Third, the computed tomography (CT) of the chest demonstrated an intraluminal filling defect occupying the entire lumen of the RPA. According to several studies on the role of CT in differentiating these two disease categories, the characteristics of CT findings that favor the diagnosis of pulmonary artery tumors rather than of PE include a low-attenuation filling defect, heterogeneous enhancement of mass occupying the entire luminal diameter of the main or the proximal pulmonary artery, and extravascular spread of the lesion.9

Fourth, pulmonary infarcts can occur in patients with PE. Complete absence of those infarcts with such a large thrombus is unlikely in PE. This is in favor the tumor, even though tumor embolization is known to occur.
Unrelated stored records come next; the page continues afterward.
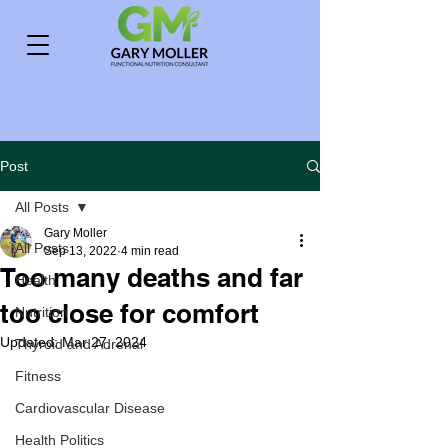
Post
All Posts
Gary Moller
All Posts
Sep 13, 2022
4 min read
Too many deaths and far
Health
too close for comfort
Nutrition
Updated:
Mar 27, 2024
Thyroid and Adrenal
Fitness
Cardiovascular Disease
Health Politics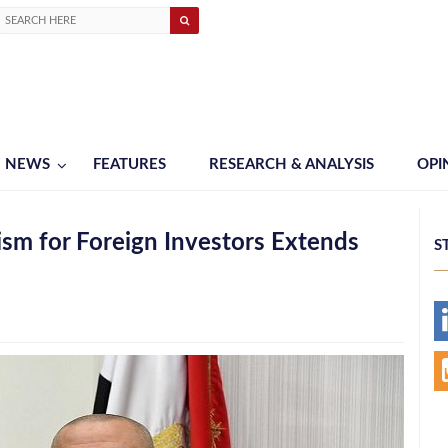
NEWS
FEATURES
RESEARCH & ANALYSIS
OPI
sm for Foreign Investors Extends
S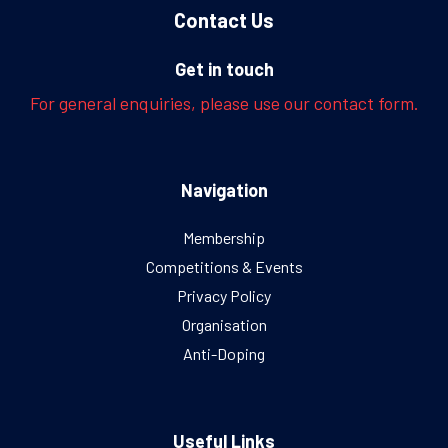
Contact Us
Get in touch
For general enquiries, please use our contact form.
Navigation
Membership
Competitions & Events
Privacy Policy
Organisation
Anti-Doping
Useful Links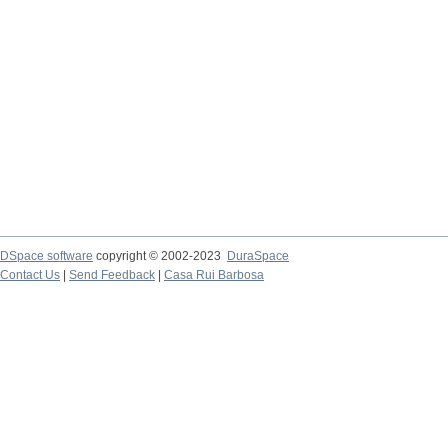
DSpace software
copyright © 2002-2023
DuraSpace
Contact Us
|
Send Feedback
|
Casa Rui Barbosa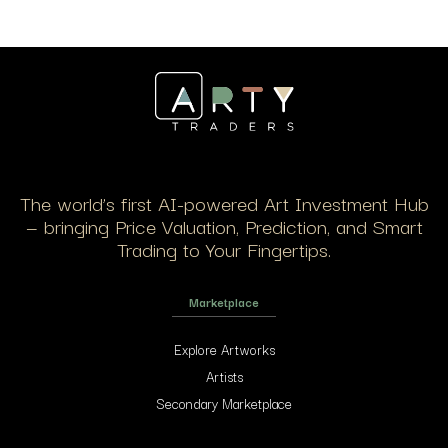
The world’s first AI-powered Art Investment Hub
— bringing Price Valuation, Prediction, and Smart
Trading to Your Fingertips.
Marketplace
Explore Artworks
Artists
Secondary Marketplace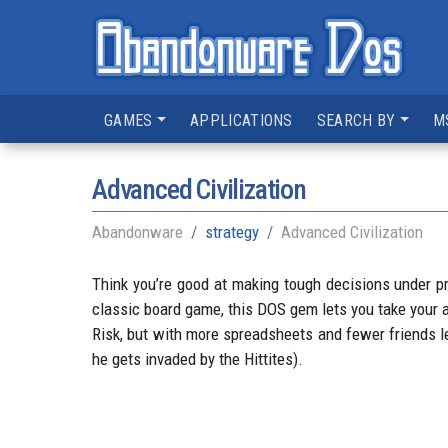
GAMES
APPLICATIONS
SEARCH BY
M
Advanced Civilization
Abandonware
strategy
Advanced Civilization
Think you’re good at making tough decisions under pr
classic board game, this DOS gem lets you take your an
Risk, but with more spreadsheets and fewer friends lef
he gets invaded by the Hittites).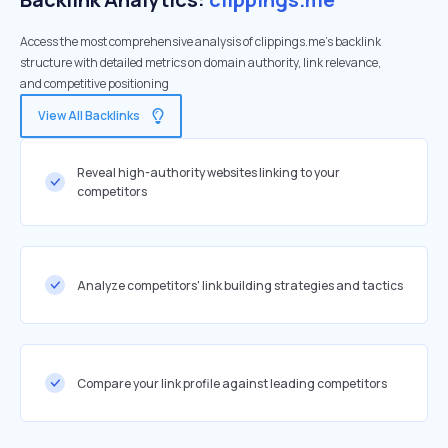
Access the most comprehensive analysis of clippings.me's backlink
structure with detailed metrics on domain authority, link relevance,
and competitive positioning
View All Backlinks
Reveal high-authority websites linking to your
competitors
Analyze competitors' link building strategies and tactics
Compare your link profile against leading competitors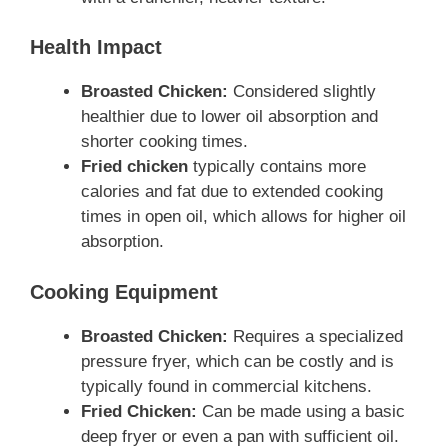
Health Impact
Broasted Chicken:
Considered slightly
healthier due to lower oil absorption and
shorter cooking times.
Fried chicken
typically contains more
calories and fat due to extended cooking
times in open oil, which allows for higher oil
absorption.
Cooking Equipment
Broasted Chicken:
Requires a specialized
pressure fryer, which can be costly and is
typically found in commercial kitchens.
Fried Chicken:
Can be made using a basic
deep fryer or even a pan with sufficient oil.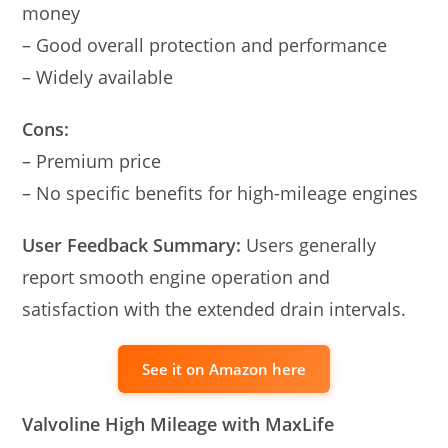
money
– Good overall protection and performance
– Widely available
Cons:
– Premium price
– No specific benefits for high-mileage engines
User Feedback Summary:
Users generally
report smooth engine operation and
satisfaction with the extended drain intervals.
See it on Amazon here
Valvoline High Mileage with MaxLife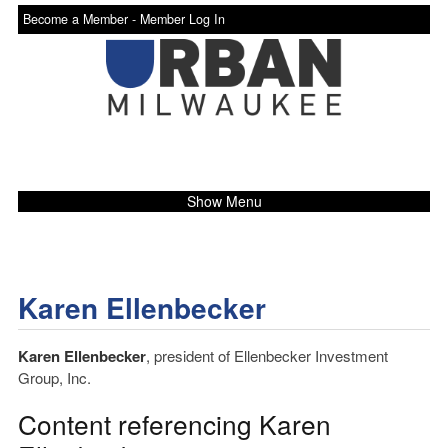
Become a Member -
Member Log In
Show Menu
Karen Ellenbecker
Karen Ellenbecker
, president of Ellenbecker Investment
Group, Inc.
Content referencing Karen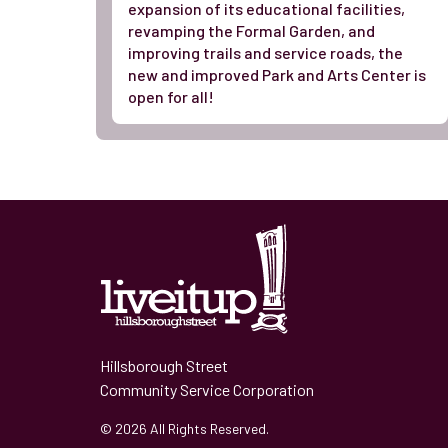
expansion of its educational facilities,
revamping the Formal Garden, and
improving trails and service roads, the
new and improved Park and Arts Center is
open for all!
Hillsborough Street
Community Service Corporation
© 2026 All Rights Reserved.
If this PAH was caused by chronic pulmonary thromboembolism, massive or submassive emboli, involving other branches of the pulmonary artery, were expected, which was not the condition in this case.

In conclusion, though the final diagnosis was not made in this case, it is crucial to identifying and differentiating in situ pulmonary artery thrombosis from CTEPH, as this requires a different therapeutic approach, and physicians should con sider the possibility of pulmonary artery tumor as a differential diagnosis of PE, especially in patients with low or intermediate probability of PE. The echocardiographic features, including proximal location of mass in the MPA, involvement of pulmonary valves, and no significant change in the short-term follow-up echocardiography, can give additional information in the differential diagnosis.